Before Pang Xue Jie arrived in Kuala Lumpur for the World Team Table Tennis Championships, he could have been forgiven for expecting to play only a bit-part role.
After all, sport had taken a back seat after he was called up for national service in 2014. While others trained twice daily, he managed only single sessions.
But yesterday, with Singapore's best player Gao Ning out with a sprained ankle, Pang was asked to step into the breach - against third seeds Japan, no less.
The 22-year-old did not disappoint, even though Singapore lost 1-3. Pang, the world No. 334, made a mockery of the rankings as he dismantled Japan's world No. 14 Koki Niwa, a former world junior champion and Youth Olympic Games gold medallist, 11-4, 2-11, 11-8, 2-11, 11-8 in the first singles.

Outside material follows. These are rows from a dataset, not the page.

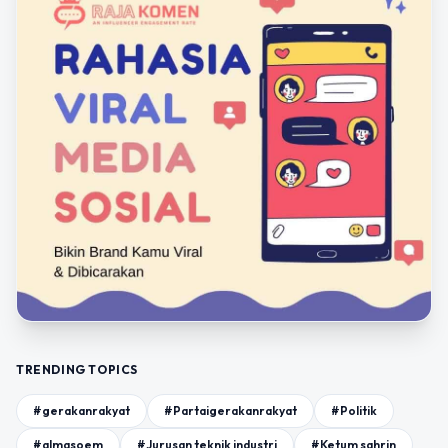
TRENDING TOPICS
#gerakanrakyat
#Partaigerakanrakyat
#Politik
#almasoem
#Jurusan teknik industri
#Ketum sahrin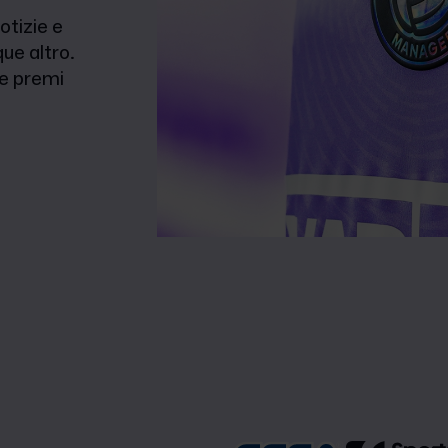
otizie e
ue altro.
 e premi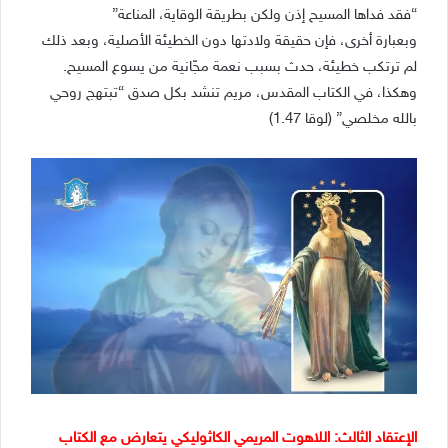
“فقد فداها المسيح إذن ولكن بطريقة الوقاية، المناعة”
وبعبارة أخرى، فإن حقيقة ولادتها دون الخطيئة الأصلية، وبعد ذلك
لم ترتكب خطيئة، حدث بسبب نعمة مجّانية من يسوع المسيح.
وهكذا، في الكتاب المقدس، مريم تنشد بكل صدق “تبتهج روحي
بالله مخلصي” (لوقا 1.47)
الإعتقاد الثالث: اللاهوت المريمي الكاثوليكي يتعارض مع الكتاب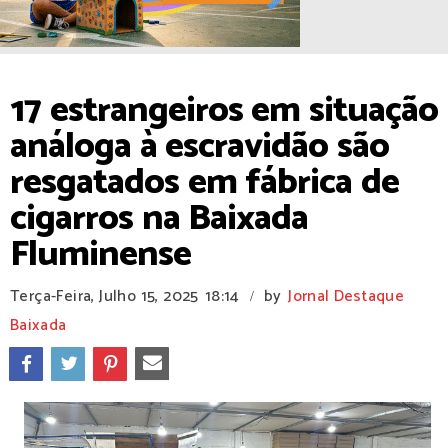
17 estrangeiros em situação
análoga à escravidão são
resgatados em fábrica de
cigarros na Baixada
Fluminense
Terça-Feira, Julho 15, 2025
18:14
by
Jornal Destaque
/
Baixada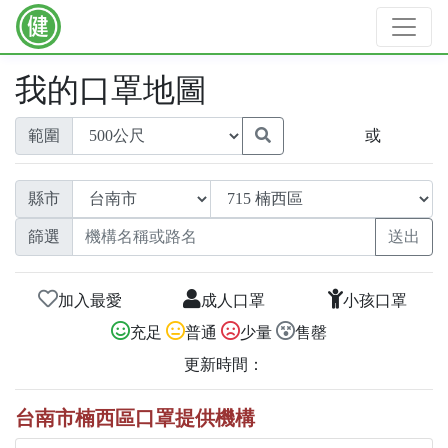
我的口罩地圖
範圍
或
縣市
篩選
加入最愛
成人口罩
小孩口罩
充足
普通
少量
售罄
更新時間：
台南市楠西區口罩提供機構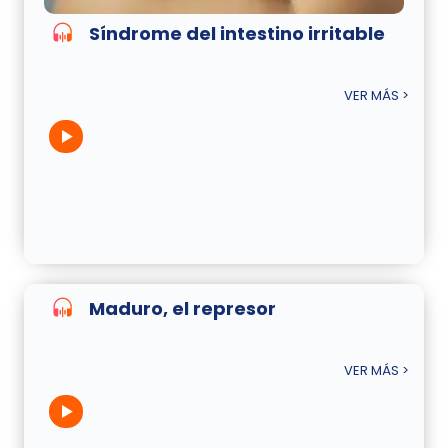
Síndrome del intestino irritable
VER MÁS >
Maduro, el represor
VER MÁS >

Niwa tried but simply could not handle the Singaporean's serve and rapid returns.
The magnitude of Pang's achievement still had not set in as he arrived at the mixed zone in the Malawati stadium looking slightly startled.
"Initially my aim was to not look too bad. (On Sunday) Gao Ning was giving me some advice on how to play him (Niwa) and cope with his serve, and I just stuck to our strategy," said Pang, whose last international outing was the Commonwealth Championships in December. "It's the biggest win of my career."
That set the tone for 22nd seeds Singapore. The Republic had no one ranked in the top 100, while Japan's players were in the top 30.
But Yang Zi and Clarence Chew both took their opponents to the full five games before losing.
Yang fell to world No. 20 Yuya Oshima 7-11, 14-12, 12-10, 8-11, 4-11, then lost the deciding fourth singles to Niwa (11-8, 8-11, 7-11, 11-7, 3-11).
Chew fell to world No. 24 Maharu Yoshimura 11-9, 12-14, 4-11, 11-6, 9-11.
While the win was a shot in the arm, Pang, who will complete his NS in June, said he has yet to think about life post-NS.
"Being able to beat such a strong opponent despite the lack of training gives me confidence but I still haven't decided if I want to train full-time," he said.
The men played Portugal in the evening, but there was no upset as the fifth seeds ran out 3-0 winners against Pang, Chew and debutant Ethan Poh.
The Singaporeans play Belarus today and Ukraine on Wednesday, although the odds will be stacked against them.
Singapore Table Tennis Association senior high performance manager Eddy Tay said Gao remains a doubt for both ties.
After a thrilling finale to Day One, the second day of competition proceeded with nary a hitch for the women's team as they easily defeated Belarus 3-1.
Feng Tianwei notched two points for the Republic. First she dismissed Alexandra Privalova 11-2, 11-3, 11-2. Then she beat right-handed chopper Viktoria Pavlovich - with whom she held a 3-3 head-to-head record before yesterday - 11-4, 11-5, 11-1.
Yu Mengyu, building on from her decisive fifth singles win over Ukraine on Sunday, also defeated Pavlovich in the second singles 12-10, 11-5, 11-5.
Yee Herng Hwee, in her first world team championships match, started brightly against Daria Trigolos but eventually succumbed 11-9, 3-11, 11-6, 4-11, 5-11.
The performances left Singapore coach Chen Zhibin in a good mood. He said: "Today was good, I could sit better during the matches.
"Mengyu did very well. She is coming into her own, getting a hold of the tempo and rhythm. Tianwei is also hitting top form after yesterday's win. Even Herng Hwee could have won today. She just lacks the experience on this stage.
"Looking at the team's progress, I'm confident going into the next two group matches."
The women play Poland today, before ending the group stage with a clash against third seeds the Netherlands - Chen's former charges - tomorrow.
Correction note: An earlier version of the story stated that Koki Niwa is ranked 220 places higher than Pang Xue Jie. This is incorrect and the figure should be 320 instead.